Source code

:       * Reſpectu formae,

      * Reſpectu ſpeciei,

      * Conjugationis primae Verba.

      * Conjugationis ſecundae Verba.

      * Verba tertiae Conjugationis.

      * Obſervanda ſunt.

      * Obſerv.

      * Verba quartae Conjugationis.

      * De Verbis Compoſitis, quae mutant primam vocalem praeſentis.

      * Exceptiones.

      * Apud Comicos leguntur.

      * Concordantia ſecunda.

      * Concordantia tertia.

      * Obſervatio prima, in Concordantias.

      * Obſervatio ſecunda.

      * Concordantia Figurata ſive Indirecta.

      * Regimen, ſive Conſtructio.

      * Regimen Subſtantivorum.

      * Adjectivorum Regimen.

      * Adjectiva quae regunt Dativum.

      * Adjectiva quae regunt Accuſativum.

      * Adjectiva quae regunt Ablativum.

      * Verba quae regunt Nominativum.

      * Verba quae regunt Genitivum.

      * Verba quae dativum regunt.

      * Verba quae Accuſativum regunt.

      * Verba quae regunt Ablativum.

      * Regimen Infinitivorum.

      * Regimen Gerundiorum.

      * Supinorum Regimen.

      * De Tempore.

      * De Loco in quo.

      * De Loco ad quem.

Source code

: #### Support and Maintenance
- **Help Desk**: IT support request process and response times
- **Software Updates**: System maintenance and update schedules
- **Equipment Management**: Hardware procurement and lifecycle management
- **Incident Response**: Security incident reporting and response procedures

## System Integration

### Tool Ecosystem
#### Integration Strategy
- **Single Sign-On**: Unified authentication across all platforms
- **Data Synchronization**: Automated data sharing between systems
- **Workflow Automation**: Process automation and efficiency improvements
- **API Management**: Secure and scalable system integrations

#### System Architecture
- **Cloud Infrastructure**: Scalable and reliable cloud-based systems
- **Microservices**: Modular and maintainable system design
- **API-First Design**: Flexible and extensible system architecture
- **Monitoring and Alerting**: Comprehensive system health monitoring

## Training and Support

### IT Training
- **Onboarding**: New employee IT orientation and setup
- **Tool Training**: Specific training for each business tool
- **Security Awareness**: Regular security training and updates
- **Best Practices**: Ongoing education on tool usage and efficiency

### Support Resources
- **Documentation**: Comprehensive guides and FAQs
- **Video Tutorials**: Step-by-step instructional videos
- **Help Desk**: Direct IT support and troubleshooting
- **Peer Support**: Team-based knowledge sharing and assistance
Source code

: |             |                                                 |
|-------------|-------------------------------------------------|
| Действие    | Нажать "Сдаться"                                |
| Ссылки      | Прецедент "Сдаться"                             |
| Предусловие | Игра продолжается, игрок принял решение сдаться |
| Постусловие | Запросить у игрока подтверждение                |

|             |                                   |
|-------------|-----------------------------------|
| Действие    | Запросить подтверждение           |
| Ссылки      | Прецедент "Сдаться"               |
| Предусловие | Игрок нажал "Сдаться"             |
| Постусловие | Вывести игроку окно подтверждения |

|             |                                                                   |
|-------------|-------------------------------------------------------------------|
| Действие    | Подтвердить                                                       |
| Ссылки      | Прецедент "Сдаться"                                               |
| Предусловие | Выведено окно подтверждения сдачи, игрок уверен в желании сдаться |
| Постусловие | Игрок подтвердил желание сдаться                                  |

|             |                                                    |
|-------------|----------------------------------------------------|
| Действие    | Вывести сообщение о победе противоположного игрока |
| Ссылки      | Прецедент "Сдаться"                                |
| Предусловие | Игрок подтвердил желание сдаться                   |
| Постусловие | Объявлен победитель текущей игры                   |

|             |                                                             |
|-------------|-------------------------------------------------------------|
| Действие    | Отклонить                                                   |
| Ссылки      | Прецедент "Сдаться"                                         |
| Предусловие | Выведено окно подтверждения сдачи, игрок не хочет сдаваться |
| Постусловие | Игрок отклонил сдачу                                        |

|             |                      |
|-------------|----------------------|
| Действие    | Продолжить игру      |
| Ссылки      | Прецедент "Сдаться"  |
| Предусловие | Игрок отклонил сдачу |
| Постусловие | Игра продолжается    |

→ Problem statement
Take the entries above and transcribe them exactly.

→ Problem solution
Source code

:       * Reſpectu formae,

      * Reſpectu ſpeciei,

      * Conjugationis primae Verba.

      * Conjugationis ſecundae Verba.

      * Verba tertiae Conjugationis.

      * Obſervanda ſunt.

      * Obſerv.

      * Verba quartae Conjugationis.

      * De Verbis Compoſitis, quae mutant primam vocalem praeſentis.

      * Exceptiones.

      * Apud Comicos leguntur.

      * Concordantia ſecunda.

      * Concordantia tertia.

      * Obſervatio prima, in Concordantias.

      * Obſervatio ſecunda.

      * Concordantia Figurata ſive Indirecta.

      * Regimen, ſive Conſtructio.

      * Regimen Subſtantivorum.

      * Adjectivorum Regimen.

      * Adjectiva quae regunt Dativum.

      * Adjectiva quae regunt Accuſativum.

      * Adjectiva quae regunt Ablativum.

      * Verba quae regunt Nominativum.

      * Verba quae regunt Genitivum.

      * Verba quae dativum regunt.

      * Verba quae Accuſativum regunt.

      * Verba quae regunt Ablativum.

      * Regimen Infinitivorum.

      * Regimen Gerundiorum.

      * Supinorum Regimen.

      * De Tempore.

      * De Loco in quo.

      * De Loco ad quem.

Source code

: #### Support and Maintenance
- **Help Desk**: IT support request process and response times
- **Software Updates**: System maintenance and update schedules
- **Equipment Management**: Hardware procurement and lifecycle management
- **Incident Response**: Security incident reporting and response procedures

## System Integration

### Tool Ecosystem
#### Integration Strategy
- **Single Sign-On**: Unified authentication across all platforms
- **Data Synchronization**: Automated data sharing between systems
- **Workflow Automation**: Process automation and efficiency improvements
- **API Management**: Secure and scalable system integrations

#### System Architecture
- **Cloud Infrastructure**: Scalable and reliable cloud-based systems
- **Microservices**: Modular and maintainable system design
- **API-First Design**: Flexible and extensible system architecture
- **Monitoring and Alerting**: Comprehensive system health monitoring

## Training and Support

### IT Training
- **Onboarding**: New employee IT orientation and setup
- **Tool Training**: Specific training for each business tool
- **Security Awareness**: Regular security training and updates
- **Best Practices**: Ongoing education on tool usage and efficiency

### Support Resources
- **Documentation**: Comprehensive guides and FAQs
- **Video Tutorials**: Step-by-step instructional videos
- **Help Desk**: Direct IT support and troubleshooting
- **Peer Support**: Team-based knowledge sharing and assistance
Source code

: |             |                                                 |
|-------------|-------------------------------------------------|
| Действие    | Нажать "Сдаться"                                |
| Ссылки      | Прецедент "Сдаться"                             |
| Предусловие | Игра продолжается, игрок принял решение сдаться |
| Постусловие | Запросить у игрока подтверждение                |

|             |                                   |
|-------------|-----------------------------------|
| Действие    | Запросить подтверждение           |
| Ссылки      | Прецедент "Сдаться"               |
| Предусловие | Игрок нажал "Сдаться"             |
| Постусловие | Вывести игроку окно подтверждения |

|             |                                                                   |
|-------------|-------------------------------------------------------------------|
| Действие    | Подтвердить                                                       |
| Ссылки      | Прецедент "Сдаться"                                               |
| Предусловие | Выведено окно подтверждения сдачи, игрок уверен в желании сдаться |
| Постусловие | Игрок подтвердил желание сдаться                                  |

|             |                                                    |
|-------------|----------------------------------------------------|
| Действие    | Вывести сообщение о победе противоположного игрока |
| Ссылки      | Прецедент "Сдаться"                                |
| Предусловие | Игрок подтвердил желание сдаться                   |
| Постусловие | Объявлен победитель текущей игры                   |

|             |                                                             |
|-------------|-------------------------------------------------------------|
| Действие    | Отклонить                                                   |
| Ссылки      | Прецедент "Сдаться"                                         |
| Предусловие | Выведено окно подтверждения сдачи, игрок не хочет сдаваться |
| Постусловие | Игрок отклонил сдачу                                        |

|             |                      |
|-------------|----------------------|
| Действие    | Продолжить игру      |
| Ссылки      | Прецедент "Сдаться"  |
| Предусловие | Игрок отклонил сдачу |
| Постусловие | Игра продолжается    |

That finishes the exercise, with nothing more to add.